All that is wanted is the lines from the first line of the listing below through the line containing "- **Détection de chutes**", written out exactly with pictures left out.

__INPUT FOR THIS TASK__.
Content starts
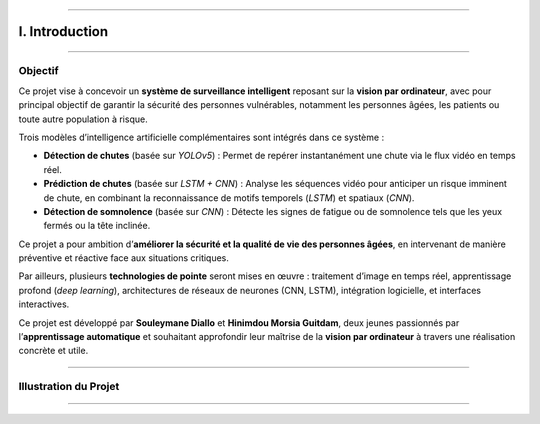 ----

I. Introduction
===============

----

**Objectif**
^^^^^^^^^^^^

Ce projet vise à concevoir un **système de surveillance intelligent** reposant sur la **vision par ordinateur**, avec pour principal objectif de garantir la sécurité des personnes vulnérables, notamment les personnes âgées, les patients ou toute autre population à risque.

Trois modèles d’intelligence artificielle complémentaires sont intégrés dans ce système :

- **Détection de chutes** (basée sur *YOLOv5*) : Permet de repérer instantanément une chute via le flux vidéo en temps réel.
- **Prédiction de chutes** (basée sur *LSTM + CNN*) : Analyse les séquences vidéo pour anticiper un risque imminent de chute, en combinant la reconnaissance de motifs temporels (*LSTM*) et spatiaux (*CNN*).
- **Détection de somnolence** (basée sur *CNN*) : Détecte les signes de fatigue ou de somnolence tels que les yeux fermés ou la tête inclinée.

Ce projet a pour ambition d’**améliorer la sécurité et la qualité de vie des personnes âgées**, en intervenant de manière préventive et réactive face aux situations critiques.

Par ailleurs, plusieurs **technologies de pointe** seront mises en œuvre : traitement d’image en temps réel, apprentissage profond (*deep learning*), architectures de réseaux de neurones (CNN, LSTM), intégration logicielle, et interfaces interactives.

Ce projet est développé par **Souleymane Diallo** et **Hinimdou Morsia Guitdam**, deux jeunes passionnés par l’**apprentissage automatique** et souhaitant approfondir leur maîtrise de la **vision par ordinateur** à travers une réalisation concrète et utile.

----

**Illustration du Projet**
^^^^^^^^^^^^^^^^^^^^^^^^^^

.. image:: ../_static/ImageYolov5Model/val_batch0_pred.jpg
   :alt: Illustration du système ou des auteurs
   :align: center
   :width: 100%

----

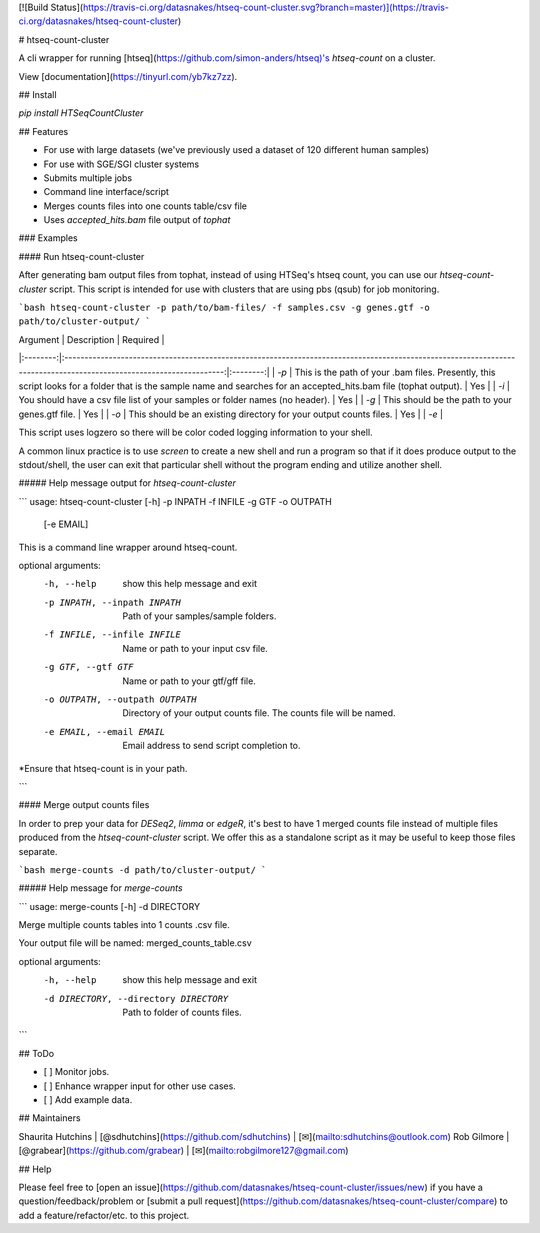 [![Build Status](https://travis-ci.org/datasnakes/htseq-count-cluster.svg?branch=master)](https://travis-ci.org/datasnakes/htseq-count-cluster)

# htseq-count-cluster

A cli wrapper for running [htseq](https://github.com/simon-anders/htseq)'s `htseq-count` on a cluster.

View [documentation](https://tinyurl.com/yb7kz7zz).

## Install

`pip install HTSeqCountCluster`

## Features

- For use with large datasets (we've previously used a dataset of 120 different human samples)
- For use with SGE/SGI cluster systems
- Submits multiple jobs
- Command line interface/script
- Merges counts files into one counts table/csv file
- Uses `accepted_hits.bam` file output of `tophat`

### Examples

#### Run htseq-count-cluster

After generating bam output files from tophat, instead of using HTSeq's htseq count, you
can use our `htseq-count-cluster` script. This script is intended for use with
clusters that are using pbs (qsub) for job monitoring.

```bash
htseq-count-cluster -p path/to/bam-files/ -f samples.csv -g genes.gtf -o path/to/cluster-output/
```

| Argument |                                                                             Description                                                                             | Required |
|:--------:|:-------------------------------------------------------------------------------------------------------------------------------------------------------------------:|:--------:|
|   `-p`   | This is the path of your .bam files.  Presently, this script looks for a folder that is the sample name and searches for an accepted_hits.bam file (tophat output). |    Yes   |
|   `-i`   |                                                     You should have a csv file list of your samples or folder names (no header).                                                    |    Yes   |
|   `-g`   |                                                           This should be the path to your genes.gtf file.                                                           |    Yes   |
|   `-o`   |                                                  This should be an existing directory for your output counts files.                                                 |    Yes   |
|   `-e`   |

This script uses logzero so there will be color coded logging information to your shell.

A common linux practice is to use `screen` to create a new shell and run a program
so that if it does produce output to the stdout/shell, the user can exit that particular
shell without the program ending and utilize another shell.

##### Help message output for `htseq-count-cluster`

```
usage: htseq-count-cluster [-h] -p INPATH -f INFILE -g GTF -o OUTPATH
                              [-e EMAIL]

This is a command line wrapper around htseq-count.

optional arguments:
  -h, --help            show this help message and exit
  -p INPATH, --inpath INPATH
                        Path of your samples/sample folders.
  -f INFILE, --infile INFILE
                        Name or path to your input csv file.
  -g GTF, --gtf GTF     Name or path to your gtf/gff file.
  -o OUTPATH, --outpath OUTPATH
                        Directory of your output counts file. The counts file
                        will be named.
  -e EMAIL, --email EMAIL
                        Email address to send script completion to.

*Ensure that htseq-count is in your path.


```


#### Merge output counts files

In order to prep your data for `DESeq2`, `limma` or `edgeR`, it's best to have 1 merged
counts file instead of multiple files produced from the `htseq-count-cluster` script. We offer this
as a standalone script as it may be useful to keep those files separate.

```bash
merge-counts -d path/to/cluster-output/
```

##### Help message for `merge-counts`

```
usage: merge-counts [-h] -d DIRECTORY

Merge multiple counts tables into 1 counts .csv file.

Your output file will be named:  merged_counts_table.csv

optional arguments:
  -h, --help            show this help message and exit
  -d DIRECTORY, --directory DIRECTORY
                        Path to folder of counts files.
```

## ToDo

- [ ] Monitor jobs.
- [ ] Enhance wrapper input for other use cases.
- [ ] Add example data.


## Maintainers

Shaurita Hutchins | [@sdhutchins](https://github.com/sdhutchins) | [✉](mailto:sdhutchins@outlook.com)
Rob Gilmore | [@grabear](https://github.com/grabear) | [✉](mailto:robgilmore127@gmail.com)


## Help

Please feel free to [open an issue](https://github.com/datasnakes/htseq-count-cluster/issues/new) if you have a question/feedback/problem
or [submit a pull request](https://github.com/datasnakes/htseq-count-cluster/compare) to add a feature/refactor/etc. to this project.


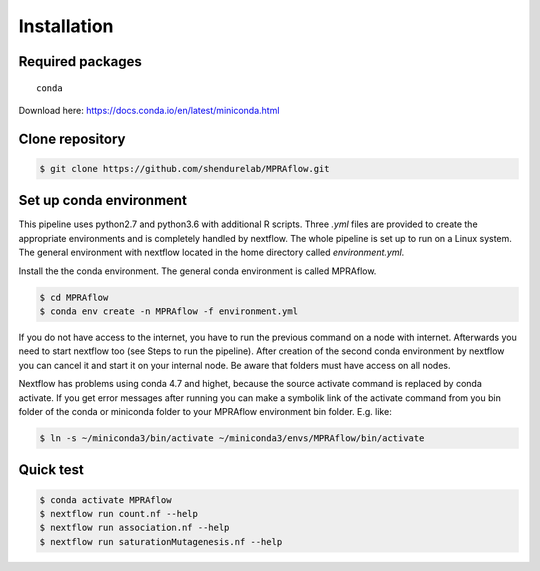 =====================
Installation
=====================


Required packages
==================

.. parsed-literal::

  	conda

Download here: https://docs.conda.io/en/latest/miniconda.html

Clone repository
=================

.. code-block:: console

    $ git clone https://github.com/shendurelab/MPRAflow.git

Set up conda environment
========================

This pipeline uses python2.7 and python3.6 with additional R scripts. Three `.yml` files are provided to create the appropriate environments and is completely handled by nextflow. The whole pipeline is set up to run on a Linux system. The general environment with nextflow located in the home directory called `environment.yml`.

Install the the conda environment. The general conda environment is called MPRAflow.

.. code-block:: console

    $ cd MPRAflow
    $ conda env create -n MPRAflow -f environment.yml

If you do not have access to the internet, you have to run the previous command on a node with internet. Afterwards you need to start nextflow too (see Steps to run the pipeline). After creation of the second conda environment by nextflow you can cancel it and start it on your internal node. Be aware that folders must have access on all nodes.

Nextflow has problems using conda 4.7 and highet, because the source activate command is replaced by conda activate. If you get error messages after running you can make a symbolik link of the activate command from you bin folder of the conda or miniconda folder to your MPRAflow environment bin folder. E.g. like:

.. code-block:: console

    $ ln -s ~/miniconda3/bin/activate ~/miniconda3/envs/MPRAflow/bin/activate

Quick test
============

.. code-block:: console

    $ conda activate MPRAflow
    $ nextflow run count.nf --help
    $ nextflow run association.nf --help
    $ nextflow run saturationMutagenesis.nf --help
Content ends
__TASK SOLUTION__.
 ----

I. Introduction
===============

----

**Objectif**
^^^^^^^^^^^^

Ce projet vise à concevoir un **système de surveillance intelligent** reposant sur la **vision par ordinateur**, avec pour principal objectif de garantir la sécurité des personnes vulnérables, notamment les personnes âgées, les patients ou toute autre population à risque.

Trois modèles d’intelligence artificielle complémentaires sont intégrés dans ce système :

- **Détection de chutes** (basée sur *YOLOv5*) : Permet de repérer instantanément une chute via le flux vidéo en temps réel.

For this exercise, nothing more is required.